Developer testing is the developers’ intentional and systematic employment of testing tools and techniques to achieve the highest possible quality of the software that they create.
Unlike spontaneous ad hoc unit testing of things that are easy to test, developer testing requires a structured approach and mastery of several core competencies, of which understanding testability drivers, fundamental testing techniques and unit testing are the most important.
Developer testing is not a new concept or technique. Rather, it’s a structured approach to quality-related activities performed by developers. Here’s how it relates to some other familiar terms.
Developer testing and Unit testing
Unit testing is an integral part of developer testing. After all, the majority of all developer tests are most likely to be unit tests. A developer who works intentionally and systematically with unit tests will rely on established testing techniques to create meaningful and comprehensive unit test suites (as opposed to testing the easy and obvious). Such a developer will also constantly look for tools and libraries that will make the tests more self-documenting and easy to read.
Developer testing is more than unit testing. In most cases, developers need to supplement their unit tests with higher-level tests, such as integration tests and end-to-end tests.
Developer testing and Testing
Here “testing” means traditional manual testing. Nowadays it’s common to make a distinction between testing and checking. The former requires skill, experience, imagination, and creativity, whereas the latter is boring and repetitive and best left to a machine. In organizations where developers just write code, without actually verifying that it works, testing is reduced to checking and quality assurance is used to compensate for an inferior development process. An explicit goal of developer testing is the developers automate all the checking, so that actual testing can take place.
Sometimes, the terms prevention and detection are used instead. Developer testing is all about prevention.
Developer testing and Continuous Delivery
Developer testing is a prerequisite for continuous delivery. As a team starts to aim for a shorter delivery cadence, it soon realizes that it has to automate all of its current tests, and that new functionality has to be developed in tandem with developer tests (checks).
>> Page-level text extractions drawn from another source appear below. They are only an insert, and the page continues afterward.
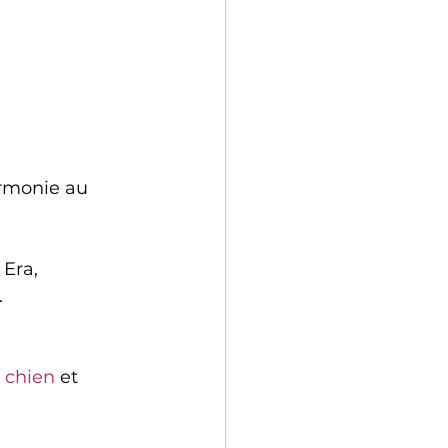
armonie au 
 Era, 
.
 chien
 et 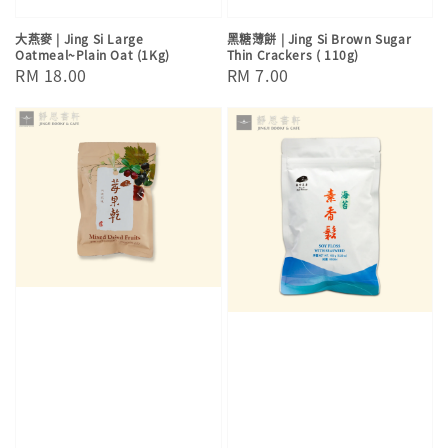
大燕麥 | Jing Si Large
黑糖薄餅 | Jing Si Brown Sugar
Oatmeal~Plain Oat (1Kg)
Thin Crackers ( 110g)
Regular
RM 18.00
Regular
RM 7.00
price
price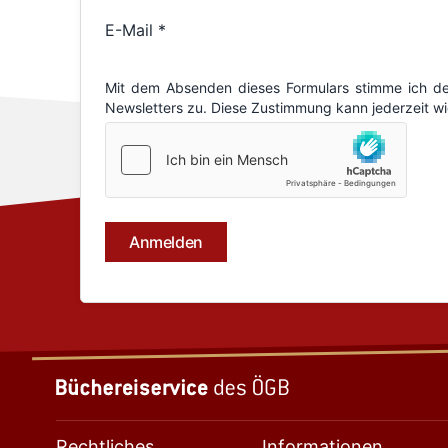
Rechtliches
Informationen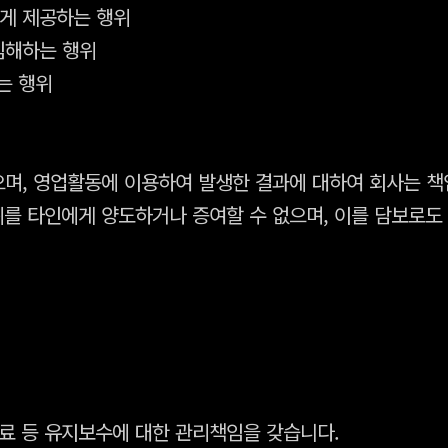
에게 제공하는 행위
 침해하는 행위
는 행위
으며, 영업활동에 이용하여 발생한 결과에 대하여 회사는 책
를 타인에게 양도하거나 증여할 수 없으며, 이를 담보로도 
자료 등 유지보수에 대한 관리책임을 갖습니다.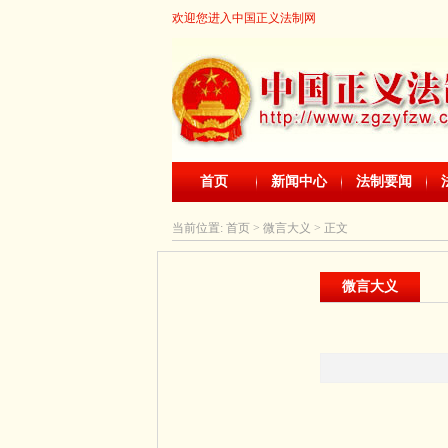
欢迎您进入中国正义法制网
首页
新闻中心
法制要闻
当前位置:
首页
> 微言大义 > 正文
微言大义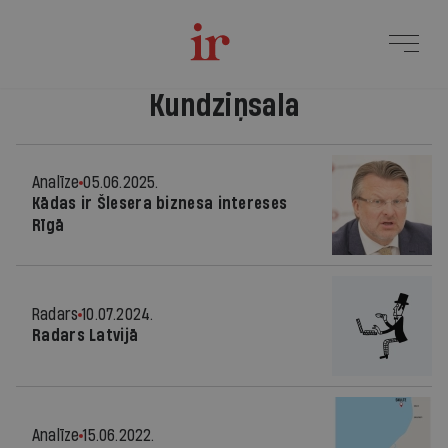
Kundziņsala
Analīze
05.06.2025.
Kādas ir Šlesera biznesa intereses
Rīgā
Radars
10.07.2024.
Radars Latvijā
Analīze
15.06.2022.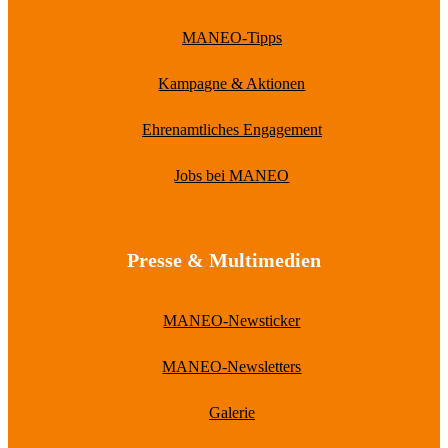
MANEO-Tipps
Kampagne & Aktionen
Ehrenamtliches Engagement
Jobs bei MANEO
Presse & Multimedien
MANEO-Newsticker
MANEO-Newsletters
Galerie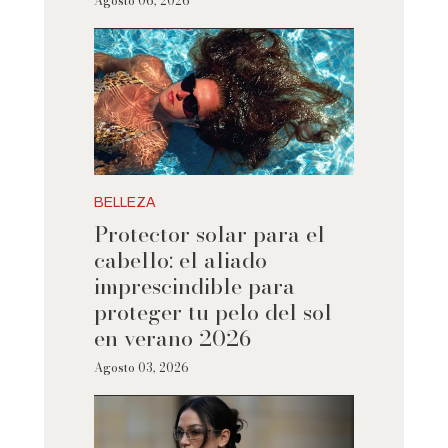
Agosto 06, 2026
BELLEZA
Protector solar para el
cabello: el aliado
imprescindible para
proteger tu pelo del sol
en verano 2026
Agosto 03, 2026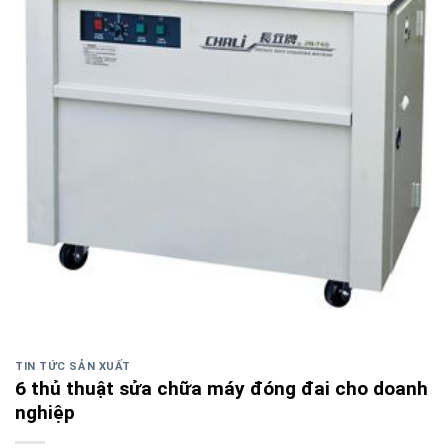
TIN TỨC SẢN XUẤT
6 thủ thuật sửa chữa máy đóng đai cho doanh
nghiệp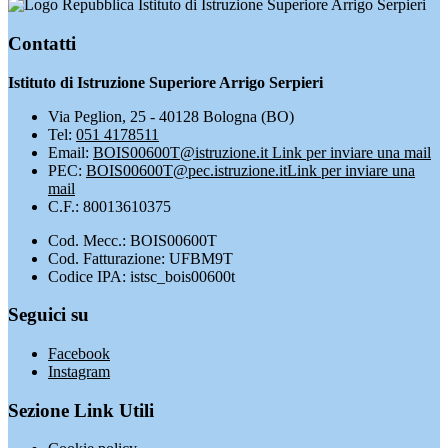
Istituto di Istruzione Superiore Arrigo Serpieri
Contatti
Istituto di Istruzione Superiore Arrigo Serpieri
Via Peglion, 25 - 40128 Bologna (BO)
Tel:
051 4178511
Email:
BOIS00600T@istruzione.it
Link per inviare una mail
PEC:
BOIS00600T@pec.istruzione.it
Link per inviare una
mail
C.F.: 80013610375
Cod. Mecc.: BOIS00600T
Cod. Fatturazione: UFBM9T
Codice IPA: istsc_bois00600t
Seguici su
Facebook
Instagram
Sezione Link Utili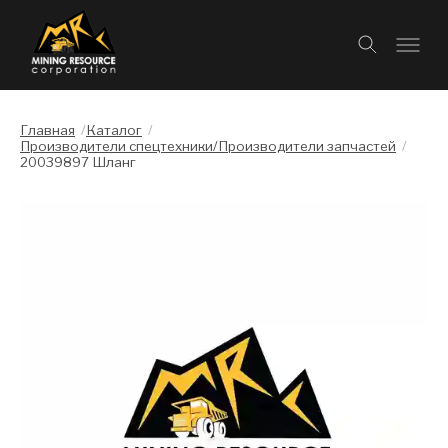
Главная
/
Каталог
/
Производители спецтехники/Производители запчастей
/
20039897 Шланг
Слайдшоу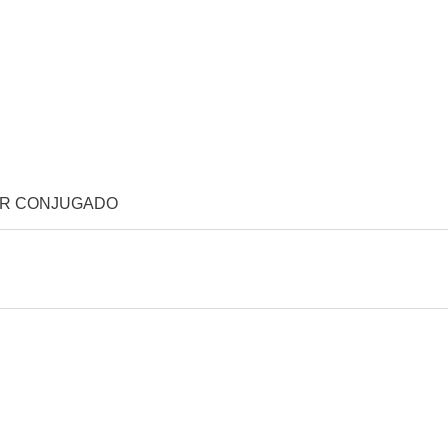
OR CONJUGADO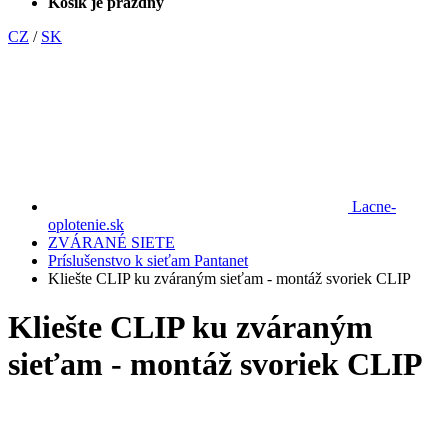
Košík je prázdny
CZ
/
SK
Lacne-
oplotenie.sk
ZVÁRANÉ SIETE
Príslušenstvo k sieťam Pantanet
Kliešte CLIP ku zváraným sieťam - montáž svoriek CLIP
Kliešte CLIP ku zváraným
sieťam - montáž svoriek CLIP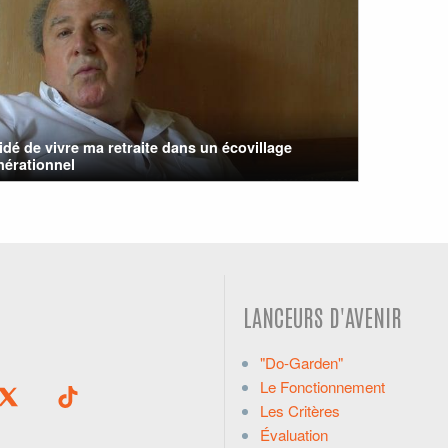
cidé de vivre ma retraite dans un écovillage
nérationnel
LANCEURS D'AVENIR
"Do-Garden"
Le Fonctionnement
Les Critères
Évaluation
There’s simply no way to handle regression testing manually with frequent releases.
Developer Testing and the Agile Testing Quadrants
The Agile Testing Quadrants is a versatile model that can be used for many things. Among others, it provides a landscape of quality-related activities that an agile team needs to navigate. Developer testing overlaps very nicely with this perspective. Here’s how.
By definition, developer testing is mostly a technology facing activity that guides daily development work. Therefore, it covers the entire lower left quadrant.
Walking upwards in the model, we see that developer testing also covers part of business facing testing activities that guide development. The most natural application is using various BDD-style frameworks and related glue and automation code to create more complex tests. Actually, all “behind the scenes” kind of code produced from the perspective of this quadrant is, in one way or another, a product of intentional developer work. What developer testing will not help with in this quadrant is coming up with the scenarios and stories, deciding on what A/B tests to launch, and evaluating the input from any prototypes. These are activities which developers are indeed involved in, but they require additional expertise and team members with different roles.
When applied in the lower right quadrant—technology facing tests that evaluate—developer testing translates into technical tests executed in the CI suite (or at special occasions) written by developers. Typically these would be performance tests, but secure programming and automated vulnerability checking would also qualify here. What’s outside the scope of developer testing is Black Hat style penetration testing, security audits, and scripted performance tests launched from multiple sites (the kind you’d buy from a vendor that specializes in this.)
As always please keep in mind that reality is more complex than a triangle overlapping four squares and that the scope of your developer testing activities will depend on the context: domain, team composition and maturity, organizational culture, etc.